Anxiety does serve a positive purpose. It helps us prepare for real danger. It can also serve as a motivator. For example, when we are late for work, it is anxiety that helps us hurry to get out the door and make it on time.
Anxiety is a rush of adrenalin gives us a “shot” of energy. In the nervous system it is like a jolt of reality that triggers the fear of being late. Your body goes into flight mode, your heart beats faster, your muscles tighten, movement speeds up and your body may even begin to sweat.
There can be times however, that our bodies react when there is no real danger. Think of anxiety like a car alarm designed to respond when someone is within a certain distance of the car. Sometimes alarms can become over-sensitive, sounding when there is no need.
Our nervous systems can also become over-sensitive, ringing the alarm of anxiety when there is no need. Just like a car alarm: it might need to be reset.
There are some very effective strategies that can help soothe the mind and body. Calm breathing, muscle relaxation techniques and clinical counselling can all be helpful. Our breath is a very efficient tool for calming our nervous systems with benefits for both our mental and physical health.
By learning what we need as individuals, when we are in a state of anxiety we can become more effective at overcoming it. We can learn to adjust our behaviour and to insert changes into our environment that will help regular our nervous system.
I work closely with my clients to identify the triggers and events – either past or present – that are contributing to their anxiety. At a pace that is comfortable for each individual, we strive to target strengths and healthy resources. These are used to mobilize those parts of the nervous system that require resetting. In doing so, they become more regulated to reduce flight-fight-freeze responses.
Over time, my clients will begin to experience more peace and calm in their lives. By reducing the unpleasant symptoms, we can expand the “comfort zone” for more life experiences.
A diagnosis of anxiety is divided into several categories including:
– Panic Disorder
– Social Phobia
– Generalized Anxiety Disorder
– Obsessive-compulsive Disorder
– Separation Anxiety (usually in youth and children)
– Post Traumatic Stress Disorder
Anything that challenges our ability to cope can activate a stress response. As I stated before, this is not necessarily a bad thing. The challenge of problem solving and finding new solutions can be both stimulating and satisfying. That is, until we reach our limit; after which we can begin to feel overwhelmed and drained.
The amount of control we have in any given situation can affect anxiety levels as well. When we are stressed, we tend to avoid interpersonal relationships. We might even isolate ourselves from actives that we once enjoyed.
As humans, we “need” connection with one another. If our environment is safe, and we feel safe, we begin to response in a more calm, less anxious manner. Our nervous system becomes more regulated.

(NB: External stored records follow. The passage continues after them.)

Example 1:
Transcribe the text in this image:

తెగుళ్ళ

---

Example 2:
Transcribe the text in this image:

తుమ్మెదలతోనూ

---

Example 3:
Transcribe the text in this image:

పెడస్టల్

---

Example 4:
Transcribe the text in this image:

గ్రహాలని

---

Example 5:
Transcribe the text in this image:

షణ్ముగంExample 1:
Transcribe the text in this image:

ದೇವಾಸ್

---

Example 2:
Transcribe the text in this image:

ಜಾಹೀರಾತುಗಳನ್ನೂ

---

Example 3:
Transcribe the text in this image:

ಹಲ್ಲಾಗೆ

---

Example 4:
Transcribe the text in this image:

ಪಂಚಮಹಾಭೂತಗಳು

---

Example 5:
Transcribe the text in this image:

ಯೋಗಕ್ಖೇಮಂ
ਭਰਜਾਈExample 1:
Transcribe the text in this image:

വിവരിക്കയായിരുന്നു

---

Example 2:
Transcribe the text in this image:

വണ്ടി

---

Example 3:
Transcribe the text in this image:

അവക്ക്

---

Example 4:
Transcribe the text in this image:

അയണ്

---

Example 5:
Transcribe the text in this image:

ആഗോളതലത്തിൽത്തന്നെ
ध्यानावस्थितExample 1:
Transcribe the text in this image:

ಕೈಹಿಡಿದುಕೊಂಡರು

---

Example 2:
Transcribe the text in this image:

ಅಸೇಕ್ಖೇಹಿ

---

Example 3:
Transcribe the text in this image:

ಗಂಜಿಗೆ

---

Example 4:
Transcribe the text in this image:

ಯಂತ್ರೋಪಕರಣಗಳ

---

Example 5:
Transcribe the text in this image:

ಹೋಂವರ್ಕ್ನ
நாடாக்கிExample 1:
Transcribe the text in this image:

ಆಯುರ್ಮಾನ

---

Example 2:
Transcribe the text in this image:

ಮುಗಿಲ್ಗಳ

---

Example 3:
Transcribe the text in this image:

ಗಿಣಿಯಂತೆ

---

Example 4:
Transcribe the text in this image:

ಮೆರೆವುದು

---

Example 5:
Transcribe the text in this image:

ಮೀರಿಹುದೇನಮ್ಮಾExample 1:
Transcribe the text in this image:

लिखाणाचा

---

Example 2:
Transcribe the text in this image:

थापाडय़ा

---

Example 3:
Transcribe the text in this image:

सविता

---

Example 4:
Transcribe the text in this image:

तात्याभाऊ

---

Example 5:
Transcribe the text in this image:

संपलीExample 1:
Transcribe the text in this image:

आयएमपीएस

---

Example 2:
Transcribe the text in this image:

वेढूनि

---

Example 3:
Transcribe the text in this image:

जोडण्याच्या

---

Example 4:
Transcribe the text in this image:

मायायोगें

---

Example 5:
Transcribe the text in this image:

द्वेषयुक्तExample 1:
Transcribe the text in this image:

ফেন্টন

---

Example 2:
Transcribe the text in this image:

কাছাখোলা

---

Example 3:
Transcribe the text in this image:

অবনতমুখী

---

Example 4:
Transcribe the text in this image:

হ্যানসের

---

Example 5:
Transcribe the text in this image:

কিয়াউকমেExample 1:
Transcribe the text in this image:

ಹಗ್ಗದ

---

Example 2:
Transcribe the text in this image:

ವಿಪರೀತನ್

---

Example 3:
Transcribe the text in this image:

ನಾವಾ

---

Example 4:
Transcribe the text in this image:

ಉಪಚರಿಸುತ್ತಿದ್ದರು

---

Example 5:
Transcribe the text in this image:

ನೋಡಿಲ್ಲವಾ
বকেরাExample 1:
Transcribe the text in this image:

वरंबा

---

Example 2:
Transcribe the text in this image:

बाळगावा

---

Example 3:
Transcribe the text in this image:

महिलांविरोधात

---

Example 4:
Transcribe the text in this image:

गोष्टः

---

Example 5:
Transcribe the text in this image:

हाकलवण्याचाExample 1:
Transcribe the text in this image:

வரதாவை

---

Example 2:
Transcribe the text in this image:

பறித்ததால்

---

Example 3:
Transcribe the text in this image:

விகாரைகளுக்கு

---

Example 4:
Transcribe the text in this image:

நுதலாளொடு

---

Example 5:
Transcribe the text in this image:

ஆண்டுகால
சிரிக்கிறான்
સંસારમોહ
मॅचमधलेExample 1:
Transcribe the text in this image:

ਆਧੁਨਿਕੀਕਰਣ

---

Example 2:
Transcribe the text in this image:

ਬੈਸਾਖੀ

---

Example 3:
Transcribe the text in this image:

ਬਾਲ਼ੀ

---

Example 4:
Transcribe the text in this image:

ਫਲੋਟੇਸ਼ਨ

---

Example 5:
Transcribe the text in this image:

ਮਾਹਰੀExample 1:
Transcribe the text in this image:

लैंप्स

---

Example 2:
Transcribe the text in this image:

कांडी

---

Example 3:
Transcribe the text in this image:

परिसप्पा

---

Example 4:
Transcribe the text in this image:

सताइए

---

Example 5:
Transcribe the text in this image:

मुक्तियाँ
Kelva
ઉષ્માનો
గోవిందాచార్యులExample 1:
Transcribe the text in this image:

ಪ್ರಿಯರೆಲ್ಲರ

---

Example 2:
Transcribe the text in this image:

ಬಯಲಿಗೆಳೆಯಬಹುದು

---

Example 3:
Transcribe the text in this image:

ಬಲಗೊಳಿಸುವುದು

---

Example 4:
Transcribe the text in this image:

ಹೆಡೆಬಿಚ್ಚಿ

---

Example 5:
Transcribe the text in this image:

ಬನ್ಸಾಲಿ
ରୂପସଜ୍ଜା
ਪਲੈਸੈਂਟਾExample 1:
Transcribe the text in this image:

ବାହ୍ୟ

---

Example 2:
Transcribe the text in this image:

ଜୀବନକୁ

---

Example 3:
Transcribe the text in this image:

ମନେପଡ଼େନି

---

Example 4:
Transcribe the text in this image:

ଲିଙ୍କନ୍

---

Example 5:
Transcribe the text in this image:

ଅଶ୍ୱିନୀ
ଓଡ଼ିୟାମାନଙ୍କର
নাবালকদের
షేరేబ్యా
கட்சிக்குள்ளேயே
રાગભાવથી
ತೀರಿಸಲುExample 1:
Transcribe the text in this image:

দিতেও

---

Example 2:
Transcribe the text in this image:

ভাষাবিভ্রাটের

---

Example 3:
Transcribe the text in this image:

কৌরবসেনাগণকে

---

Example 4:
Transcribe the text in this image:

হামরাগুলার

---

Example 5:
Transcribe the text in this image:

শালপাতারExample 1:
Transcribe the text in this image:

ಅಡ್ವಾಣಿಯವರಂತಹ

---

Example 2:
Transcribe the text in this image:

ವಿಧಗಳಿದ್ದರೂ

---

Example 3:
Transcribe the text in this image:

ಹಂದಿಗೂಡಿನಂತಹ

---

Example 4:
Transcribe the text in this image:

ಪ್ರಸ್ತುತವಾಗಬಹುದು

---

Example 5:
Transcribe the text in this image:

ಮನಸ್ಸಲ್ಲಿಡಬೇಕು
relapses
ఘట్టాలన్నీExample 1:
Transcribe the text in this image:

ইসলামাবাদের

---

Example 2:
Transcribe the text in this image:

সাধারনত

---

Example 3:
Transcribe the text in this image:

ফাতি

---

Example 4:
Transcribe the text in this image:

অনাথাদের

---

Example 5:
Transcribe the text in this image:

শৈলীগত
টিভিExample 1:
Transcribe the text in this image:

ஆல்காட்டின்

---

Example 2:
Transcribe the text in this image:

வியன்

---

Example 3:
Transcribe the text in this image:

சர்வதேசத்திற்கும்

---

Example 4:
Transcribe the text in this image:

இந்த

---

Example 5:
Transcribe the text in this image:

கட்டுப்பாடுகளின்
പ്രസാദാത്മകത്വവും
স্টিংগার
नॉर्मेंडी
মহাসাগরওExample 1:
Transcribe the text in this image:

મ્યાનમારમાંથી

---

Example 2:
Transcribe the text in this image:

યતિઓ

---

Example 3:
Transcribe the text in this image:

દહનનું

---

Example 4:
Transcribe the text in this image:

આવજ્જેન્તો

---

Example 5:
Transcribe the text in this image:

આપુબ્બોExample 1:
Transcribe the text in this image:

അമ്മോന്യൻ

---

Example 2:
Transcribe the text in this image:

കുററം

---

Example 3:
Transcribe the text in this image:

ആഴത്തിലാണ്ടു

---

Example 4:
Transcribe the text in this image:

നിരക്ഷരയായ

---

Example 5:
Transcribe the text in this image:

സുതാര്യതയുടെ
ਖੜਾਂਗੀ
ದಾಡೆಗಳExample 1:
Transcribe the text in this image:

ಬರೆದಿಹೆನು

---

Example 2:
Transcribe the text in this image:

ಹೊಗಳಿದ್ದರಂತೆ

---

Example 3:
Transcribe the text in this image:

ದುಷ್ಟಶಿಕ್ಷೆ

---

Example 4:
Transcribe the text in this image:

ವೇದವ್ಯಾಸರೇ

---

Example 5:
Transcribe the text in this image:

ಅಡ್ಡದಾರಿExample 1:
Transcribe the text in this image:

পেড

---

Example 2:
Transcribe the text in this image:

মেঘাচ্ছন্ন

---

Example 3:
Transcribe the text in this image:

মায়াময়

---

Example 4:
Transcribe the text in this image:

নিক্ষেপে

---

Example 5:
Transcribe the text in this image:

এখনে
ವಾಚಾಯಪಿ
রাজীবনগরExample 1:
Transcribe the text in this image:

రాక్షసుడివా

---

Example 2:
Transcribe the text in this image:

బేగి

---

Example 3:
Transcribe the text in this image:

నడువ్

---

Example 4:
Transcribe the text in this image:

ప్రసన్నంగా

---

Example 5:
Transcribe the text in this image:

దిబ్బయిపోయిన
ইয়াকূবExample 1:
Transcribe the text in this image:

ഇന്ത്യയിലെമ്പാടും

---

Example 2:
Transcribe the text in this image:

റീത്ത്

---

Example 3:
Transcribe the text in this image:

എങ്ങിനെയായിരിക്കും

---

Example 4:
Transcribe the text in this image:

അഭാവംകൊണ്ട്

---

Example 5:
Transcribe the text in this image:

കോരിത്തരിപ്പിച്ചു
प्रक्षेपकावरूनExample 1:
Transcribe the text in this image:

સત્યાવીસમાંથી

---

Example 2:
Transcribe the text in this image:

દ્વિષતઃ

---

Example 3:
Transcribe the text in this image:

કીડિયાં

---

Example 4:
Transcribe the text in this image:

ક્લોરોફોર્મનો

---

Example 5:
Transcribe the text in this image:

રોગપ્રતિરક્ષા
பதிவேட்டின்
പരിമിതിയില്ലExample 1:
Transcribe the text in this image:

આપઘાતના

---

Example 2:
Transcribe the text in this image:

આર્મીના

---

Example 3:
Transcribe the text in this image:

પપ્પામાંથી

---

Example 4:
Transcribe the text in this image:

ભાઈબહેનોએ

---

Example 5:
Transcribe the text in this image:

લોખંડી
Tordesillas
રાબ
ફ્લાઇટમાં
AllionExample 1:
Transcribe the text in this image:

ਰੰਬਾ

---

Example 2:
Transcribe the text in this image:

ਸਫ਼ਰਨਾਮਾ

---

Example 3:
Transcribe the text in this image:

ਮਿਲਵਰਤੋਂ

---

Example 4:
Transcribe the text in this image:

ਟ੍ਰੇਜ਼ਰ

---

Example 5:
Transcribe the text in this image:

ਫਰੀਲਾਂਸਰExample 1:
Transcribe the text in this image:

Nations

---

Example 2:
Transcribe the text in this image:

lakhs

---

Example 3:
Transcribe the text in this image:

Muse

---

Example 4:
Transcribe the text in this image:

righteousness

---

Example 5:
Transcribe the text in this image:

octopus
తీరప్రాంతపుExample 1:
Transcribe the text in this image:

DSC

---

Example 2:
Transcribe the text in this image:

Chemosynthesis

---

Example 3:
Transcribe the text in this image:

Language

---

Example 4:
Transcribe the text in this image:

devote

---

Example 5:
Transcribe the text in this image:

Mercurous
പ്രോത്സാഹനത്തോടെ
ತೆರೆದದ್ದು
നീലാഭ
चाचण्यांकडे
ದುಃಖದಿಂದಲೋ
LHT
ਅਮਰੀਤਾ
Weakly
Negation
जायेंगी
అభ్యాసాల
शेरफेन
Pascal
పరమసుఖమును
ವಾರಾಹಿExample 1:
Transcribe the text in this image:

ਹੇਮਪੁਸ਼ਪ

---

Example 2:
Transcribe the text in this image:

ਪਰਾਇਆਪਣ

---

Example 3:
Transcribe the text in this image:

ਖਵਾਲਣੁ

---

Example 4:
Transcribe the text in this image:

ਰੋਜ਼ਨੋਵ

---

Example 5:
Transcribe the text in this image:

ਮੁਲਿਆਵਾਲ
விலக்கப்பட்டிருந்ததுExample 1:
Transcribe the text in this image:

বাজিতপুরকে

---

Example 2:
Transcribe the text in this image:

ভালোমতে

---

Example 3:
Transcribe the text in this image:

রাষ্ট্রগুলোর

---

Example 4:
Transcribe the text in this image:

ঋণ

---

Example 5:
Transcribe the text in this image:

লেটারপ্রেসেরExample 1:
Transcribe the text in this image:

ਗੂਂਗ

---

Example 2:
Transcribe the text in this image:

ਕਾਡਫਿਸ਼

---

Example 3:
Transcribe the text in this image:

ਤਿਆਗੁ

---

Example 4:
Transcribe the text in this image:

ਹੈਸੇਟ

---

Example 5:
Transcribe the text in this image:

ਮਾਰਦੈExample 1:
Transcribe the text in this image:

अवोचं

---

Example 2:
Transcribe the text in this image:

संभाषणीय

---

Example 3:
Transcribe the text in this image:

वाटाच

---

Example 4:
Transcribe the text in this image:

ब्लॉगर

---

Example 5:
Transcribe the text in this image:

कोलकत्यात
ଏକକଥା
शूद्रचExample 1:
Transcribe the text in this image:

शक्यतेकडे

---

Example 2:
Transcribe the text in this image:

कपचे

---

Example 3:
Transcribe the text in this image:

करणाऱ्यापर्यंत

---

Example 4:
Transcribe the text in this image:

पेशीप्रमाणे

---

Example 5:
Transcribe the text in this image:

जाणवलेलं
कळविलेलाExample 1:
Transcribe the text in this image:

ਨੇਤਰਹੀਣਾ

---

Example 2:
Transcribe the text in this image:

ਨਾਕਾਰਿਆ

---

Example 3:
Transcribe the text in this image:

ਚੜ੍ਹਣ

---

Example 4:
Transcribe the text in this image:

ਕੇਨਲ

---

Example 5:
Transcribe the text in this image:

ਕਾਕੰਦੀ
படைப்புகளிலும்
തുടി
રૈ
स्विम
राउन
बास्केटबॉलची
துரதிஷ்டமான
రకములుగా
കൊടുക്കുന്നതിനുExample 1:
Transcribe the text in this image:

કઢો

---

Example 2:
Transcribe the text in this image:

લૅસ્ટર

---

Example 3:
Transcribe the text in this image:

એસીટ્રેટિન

If you are feeling overly stressed, it might be time to take a closer look at your lifestyle. Some things consider include food, beverages, the amount of physical activity, sleep habits, balance of work, and fun.
Remember that it takes time and consistency to bring healthy change to your life. Anxiety and stress are part of our lives. Only when we develop awareness can we do something about it. Only from awareness and understanding can we discover how to do things in a different way.
Our lives are the result of the tools that are available to us at any given time in addition to our interpretations and responses to situations we encounter. Truly, life waits for our discovery of “self” and our investment in emotional wellness.